When Corrie drives home there’s always this ridiculous spot that slows to a crawl for no reason. Once past the spot, traffic resumes as normal…usually. However, on the night I made this, my perfectly planned (for once) timing was for naught when it took him an extra 45 minutes to get home. At first I thought the dressing had gotten thicker, because I had chilled it, but I also think it was attributable to failing to read the original post and only reading the actual recipe. Ree (the Pioneer Woman Cooks) says in her post that you’re supposed to use the less flavorful sesame oil and that you’re supposed to drizzle it over the pasta to coat to keep it from sticking while it cools, but the recipe probably assumes people are smart enough to think of that on their own…no comment.
Nevertheless, now that I have a couple new ‘tricks’ I want to try next time I make this, I would definitely say I’ll make it again – even without because I tasted it and made a few modifications, it was pretty darn tasty.
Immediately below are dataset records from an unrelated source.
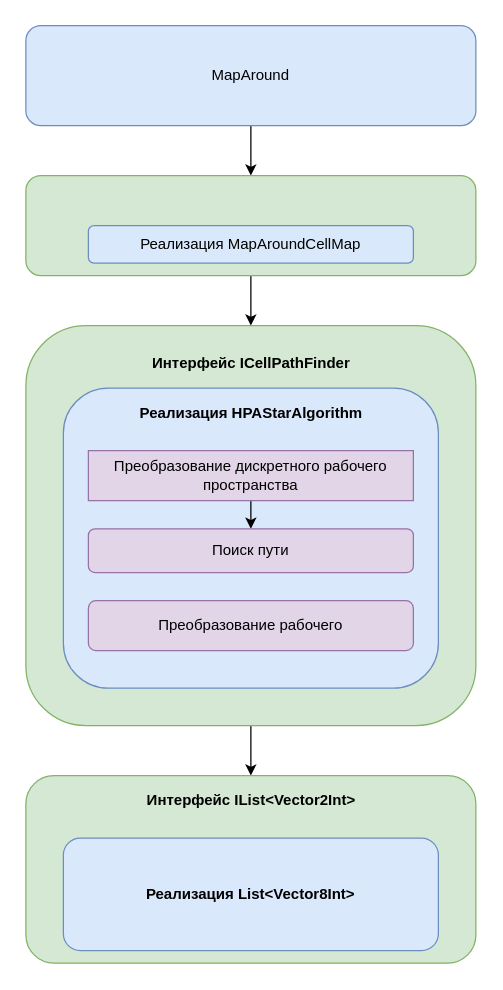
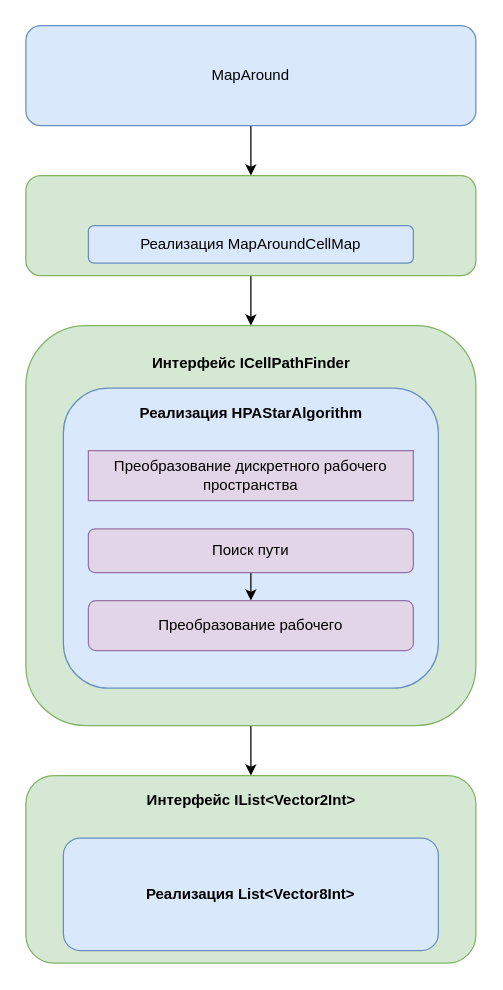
  <mxCell id="0" />
  <mxCell id="1" parent="0" />
  <mxCell id="2" style="edgeStyle=orthogonalEdgeStyle;rounded=0;orthogonalLoop=1;jettySize=auto;html=1;entryX=0.5;entryY=0;entryDx=0;entryDy=0;" edge="1" parent="1" source="3" target="17"><mxGeometry relative="1" as="geometry" /></mxCell>
  <mxCell id="3" value="" style="rounded=1;whiteSpace=wrap;html=1;fillColor=#d5e8d4;strokeColor=#82b366;" vertex="1" parent="1"><mxGeometry x="20" y="260" width="360" height="320" as="geometry" /></mxCell>
  <mxCell id="4" value="" style="rounded=1;whiteSpace=wrap;html=1;fillColor=#dae8fc;strokeColor=#6c8ebf;" vertex="1" parent="1"><mxGeometry x="50" y="310" width="300" height="240" as="geometry" /></mxCell>
  <mxCell id="5" style="edgeStyle=orthogonalEdgeStyle;rounded=0;orthogonalLoop=1;jettySize=auto;html=1;entryX=0.5;entryY=0;entryDx=0;entryDy=0;" edge="1" parent="1" source="6" target="14"><mxGeometry relative="1" as="geometry" /></mxCell>
  <mxCell id="6" value="MapAround" style="rounded=1;whiteSpace=wrap;html=1;fillColor=#dae8fc;strokeColor=#6c8ebf;" vertex="1" parent="1"><mxGeometry x="20" y="20" width="360" height="80" as="geometry" /></mxCell>
- <mxCell id="7" value="" style="edgeStyle=orthogonalEdgeStyle;rounded=0;orthogonalLoop=1;jettySize=auto;html=1;" edge="1" parent="1" source="8" target="10"><mxGeometry relative="1" as="geometry" /></mxCell>
  <mxCell id="8" value="Преобразование дискретного рабочего пространства" style="whiteSpace=wrap;html=1;fillColor=#e1d5e7;strokeColor=#9673a6;rounded=0;" vertex="1" parent="1"><mxGeometry x="70" y="360" width="260" height="40" as="geometry" /></mxCell>
+ <mxCell id="9" value="" style="edgeStyle=orthogonalEdgeStyle;rounded=0;orthogonalLoop=1;jettySize=auto;html=1;" edge="1" parent="1" source="10" target="11"><mxGeometry relative="1" as="geometry" /></mxCell>
  <mxCell id="10" value="Поиск пути" style="rounded=1;whiteSpace=wrap;html=1;fillColor=#e1d5e7;strokeColor=#9673a6;" vertex="1" parent="1"><mxGeometry x="70" y="422.5" width="260" height="35" as="geometry" /></mxCell>
  <mxCell id="11" value="Преобразование рабочего" style="rounded=1;whiteSpace=wrap;html=1;fillColor=#e1d5e7;strokeColor=#9673a6;" vertex="1" parent="1"><mxGeometry x="70" y="480" width="260" height="40" as="geometry" /></mxCell>
  <mxCell id="12" value="Интерфейс ICellPathFinder" style="text;html=1;align=center;verticalAlign=middle;resizable=0;points=[];autosize=1;fontStyle=1" vertex="1" parent="1"><mxGeometry x="115" y="280" width="170" height="20" as="geometry" /></mxCell>
  <mxCell id="13" style="edgeStyle=orthogonalEdgeStyle;rounded=0;orthogonalLoop=1;jettySize=auto;html=1;entryX=0.5;entryY=0;entryDx=0;entryDy=0;" edge="1" parent="1" source="14" target="3"><mxGeometry relative="1" as="geometry" /></mxCell>
  <mxCell id="14" value="" style="rounded=1;whiteSpace=wrap;html=1;fillColor=#d5e8d4;strokeColor=#82b366;" vertex="1" parent="1"><mxGeometry x="20" y="140" width="360" height="80" as="geometry" /></mxCell>
  <mxCell id="15" value="Реализация MapAroundCellMap" style="rounded=1;whiteSpace=wrap;html=1;fillColor=#dae8fc;strokeColor=#6c8ebf;" vertex="1" parent="1"><mxGeometry x="70" y="180" width="260" height="30" as="geometry" /></mxCell>
  <mxCell id="16" value="Реализация HPAStarAlgorithm" style="text;html=1;align=center;verticalAlign=middle;resizable=0;points=[];autosize=1;fontStyle=1" vertex="1" parent="1"><mxGeometry x="105" y="320" width="190" height="20" as="geometry" /></mxCell>
  <mxCell id="17" value="" style="rounded=1;whiteSpace=wrap;html=1;fillColor=#d5e8d4;strokeColor=#82b366;" vertex="1" parent="1"><mxGeometry x="20" y="620" width="360" height="150" as="geometry" /></mxCell>
  <mxCell id="18" value="Интерфейс IList&amp;lt;Vector2Int&amp;gt;" style="text;html=1;align=center;verticalAlign=middle;resizable=0;points=[];autosize=1;fontStyle=1" vertex="1" parent="1"><mxGeometry x="110" y="630" width="180" height="20" as="geometry" /></mxCell>
  <mxCell id="19" value="Реализация List&amp;lt;Vector8Int&amp;gt;" style="rounded=1;whiteSpace=wrap;html=1;fillColor=#dae8fc;strokeColor=#6c8ebf;fontStyle=1" vertex="1" parent="1"><mxGeometry x="50" y="670" width="300" height="90" as="geometry" /></mxCell>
Especially if I can find the red chile oil, which, for whatever reason, I wasn’t able to find the time I went looking for it.
Note: This recipe makes a ton, so if you’re only two people like us, you may want to halve it!
Spicy Peanut Pasta
Found at: Pioneer Woman
- 1 1/2 lbs. linguine (or any thicker pasta noodle)
- 5 cloves garlic, peeled
- 1 cup chunky peanut butter (I used smooth, because it’s what I had on hand…)
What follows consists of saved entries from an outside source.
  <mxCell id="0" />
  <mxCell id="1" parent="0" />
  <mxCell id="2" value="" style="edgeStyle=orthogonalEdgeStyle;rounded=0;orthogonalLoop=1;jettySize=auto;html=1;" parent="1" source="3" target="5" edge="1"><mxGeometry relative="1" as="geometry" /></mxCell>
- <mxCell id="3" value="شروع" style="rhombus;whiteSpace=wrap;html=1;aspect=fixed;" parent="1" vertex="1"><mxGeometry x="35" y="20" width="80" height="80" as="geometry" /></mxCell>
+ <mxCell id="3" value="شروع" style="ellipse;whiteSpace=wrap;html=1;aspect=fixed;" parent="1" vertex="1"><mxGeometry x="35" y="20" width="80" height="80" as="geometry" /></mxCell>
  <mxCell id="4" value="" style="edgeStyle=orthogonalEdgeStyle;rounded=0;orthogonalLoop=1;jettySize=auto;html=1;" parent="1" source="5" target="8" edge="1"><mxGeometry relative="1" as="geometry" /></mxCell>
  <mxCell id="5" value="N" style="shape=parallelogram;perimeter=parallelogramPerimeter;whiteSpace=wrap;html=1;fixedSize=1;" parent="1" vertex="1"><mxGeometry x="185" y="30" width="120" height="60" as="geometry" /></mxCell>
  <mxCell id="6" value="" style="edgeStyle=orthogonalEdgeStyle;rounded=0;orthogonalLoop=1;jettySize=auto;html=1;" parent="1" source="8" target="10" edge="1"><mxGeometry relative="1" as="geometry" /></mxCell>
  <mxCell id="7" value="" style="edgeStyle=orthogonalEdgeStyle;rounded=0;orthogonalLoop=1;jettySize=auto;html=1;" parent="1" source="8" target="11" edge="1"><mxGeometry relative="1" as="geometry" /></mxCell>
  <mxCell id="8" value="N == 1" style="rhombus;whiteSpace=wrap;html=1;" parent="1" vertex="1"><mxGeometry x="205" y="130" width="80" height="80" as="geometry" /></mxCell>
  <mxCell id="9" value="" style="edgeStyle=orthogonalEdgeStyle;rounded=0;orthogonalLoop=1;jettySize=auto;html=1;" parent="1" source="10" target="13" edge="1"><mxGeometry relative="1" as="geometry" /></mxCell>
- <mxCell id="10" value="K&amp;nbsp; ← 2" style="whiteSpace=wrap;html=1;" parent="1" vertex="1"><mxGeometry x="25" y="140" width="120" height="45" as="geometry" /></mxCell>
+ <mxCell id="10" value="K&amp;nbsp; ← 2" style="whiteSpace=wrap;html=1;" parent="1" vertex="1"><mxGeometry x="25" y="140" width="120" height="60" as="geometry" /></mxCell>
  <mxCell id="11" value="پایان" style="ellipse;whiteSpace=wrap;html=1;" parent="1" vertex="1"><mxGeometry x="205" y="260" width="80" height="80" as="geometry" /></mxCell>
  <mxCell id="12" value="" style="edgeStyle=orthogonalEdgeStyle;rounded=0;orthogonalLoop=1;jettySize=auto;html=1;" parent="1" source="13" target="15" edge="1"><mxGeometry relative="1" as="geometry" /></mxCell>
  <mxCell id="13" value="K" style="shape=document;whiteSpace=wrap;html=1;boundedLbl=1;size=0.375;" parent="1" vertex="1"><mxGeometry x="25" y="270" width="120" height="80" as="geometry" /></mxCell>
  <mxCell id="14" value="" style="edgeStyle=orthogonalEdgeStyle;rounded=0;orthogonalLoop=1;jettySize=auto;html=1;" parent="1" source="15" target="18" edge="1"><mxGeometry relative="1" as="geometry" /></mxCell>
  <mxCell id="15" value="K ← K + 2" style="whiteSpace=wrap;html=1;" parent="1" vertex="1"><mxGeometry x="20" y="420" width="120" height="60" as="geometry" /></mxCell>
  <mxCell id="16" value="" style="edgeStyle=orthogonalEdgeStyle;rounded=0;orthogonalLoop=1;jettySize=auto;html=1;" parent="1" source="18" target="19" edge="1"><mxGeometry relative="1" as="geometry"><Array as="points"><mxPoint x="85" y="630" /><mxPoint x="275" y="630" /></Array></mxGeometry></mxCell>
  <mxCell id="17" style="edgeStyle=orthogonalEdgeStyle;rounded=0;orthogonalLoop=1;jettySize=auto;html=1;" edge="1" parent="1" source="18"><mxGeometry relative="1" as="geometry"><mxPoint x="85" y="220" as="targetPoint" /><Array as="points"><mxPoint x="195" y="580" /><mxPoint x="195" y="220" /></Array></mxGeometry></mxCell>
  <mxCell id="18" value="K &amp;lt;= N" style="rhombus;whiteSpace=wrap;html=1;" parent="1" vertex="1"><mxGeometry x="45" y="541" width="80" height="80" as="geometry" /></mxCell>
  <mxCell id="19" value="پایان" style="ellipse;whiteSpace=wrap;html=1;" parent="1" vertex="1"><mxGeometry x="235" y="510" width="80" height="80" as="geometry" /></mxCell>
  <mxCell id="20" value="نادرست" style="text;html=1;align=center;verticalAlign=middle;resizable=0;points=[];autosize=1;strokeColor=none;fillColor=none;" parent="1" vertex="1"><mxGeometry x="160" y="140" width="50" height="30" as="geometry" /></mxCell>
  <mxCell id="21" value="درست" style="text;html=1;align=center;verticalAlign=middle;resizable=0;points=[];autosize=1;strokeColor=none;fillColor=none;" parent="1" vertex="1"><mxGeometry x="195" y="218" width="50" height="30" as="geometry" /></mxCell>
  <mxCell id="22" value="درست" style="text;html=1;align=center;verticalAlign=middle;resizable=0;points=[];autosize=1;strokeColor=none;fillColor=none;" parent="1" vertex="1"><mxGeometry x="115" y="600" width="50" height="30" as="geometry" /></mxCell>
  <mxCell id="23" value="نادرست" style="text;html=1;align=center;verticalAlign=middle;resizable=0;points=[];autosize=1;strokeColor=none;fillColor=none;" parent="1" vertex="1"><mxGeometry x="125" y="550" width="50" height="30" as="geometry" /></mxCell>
- 3/4 cup low sodium soy sauce
- 4 – 5 tbsp. red wine vinegar
- 6 tbsp. brown sugar
- 3 tsp. red chile oil (updated 10/27/09 – made this yesterday WITH the chili oil, and it was still good but a little too much kick at 1-2 tbsp.; I would add a little then taste it to see what your preference is!)
- 1/4 cup olive oil
- 1/4 cup sesame oil (can also use 1/2 cup olive oil) THIS IS THE “LESS FLAVORFUL” STUFF – aka not the small bottle
- 1 – 2 tbsp. toasted sesame oil – the “flavorful” stuff
- 1 large bunch cilantro, chopped
- 4 green onions, thinly sliced
Cook and drain linguine. Drizzle with the less flavorful sesame oil to keep it from sticking, and set it aside to cool to room temperature.
In a blender or food processor, combine garlic, peanut butter, soy sauce, red wine vinegar, and brown sugar, and pulse until smooth. Then, if you can find it, add the chile oil and pulse again until smooth. Then leaving the blender or food processor running, drizzle in the other oils through the “hole” in the top until the mixture is smooth enough to be poured. If you’ve added all the oils and still no luck, add some water to thin it to the desired consistency. If you’re not eating the pasta right away, chill the dressing seperately until you’re ready to eat. Once you’re ready, combine the pasta, dressing (add slowly until you have enough to properly coat, but I didn’t end up using all my dressing), cilantro, and green onions.